Neifile is one of the seven women of the brigata in The Decameron. The name derives from the Greek form Nephele, meaning “cloud.” Zeus created Nephele from a cloud, in the shape of Hera, in order to trick the mortal Ixion, who had a crush on Hera. Nephele had centaur children with Ixion, and Phrixus and Helle by Athamus.
In The Decameron, Neifile is very modest, humble, cheerful, elegant, and charming. She frequently says she can’t possibly tell a better story than the one they just heard, though she always tells her best stories after this caveat. Her stories frequently positively feature authority figures, and she believes very much in respecting and revering the status quo, hierarchies, and traditions. However, she’s also not as passive as she seems, as when she takes Filostrato to task for saying the wolves (men) have taught the sheep (women) very well.
Nicostrato features in the ninth story of the seventh day, as some over the hill nobleman in Argo, Greece, married to a much-younger and sexually unsatisfied woman named Lidia. The name means “army of victory,” derived from the Greek Nikostratos and Latin Nicostratus.

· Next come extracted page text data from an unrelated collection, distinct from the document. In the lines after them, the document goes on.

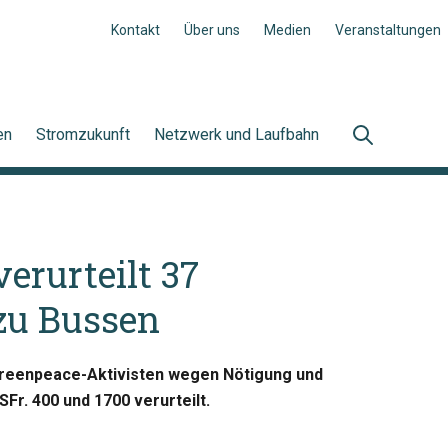
Kontakt
Über uns
Medien
Veranstaltungen
en
Stromzukunft
Netzwerk und Laufbahn
erurteilt 37
zu Bussen
Greenpeace-Aktivisten wegen Nötigung und
r. 400 und 1700 verurteilt.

The story in which he features is one of several Decameron stories largely plagiarized in The Canterbury Tales, in this particular case as the Merchant’s Tale. Pirro, a servant, gives Lidia several very tricky tasks to perform in order to prove her love, all of which she successfully completes. After this, Lidia makes love to Pirro in Nicostrato’s sight, and convinces Nicostrato that sight was caused by a magical pear tree.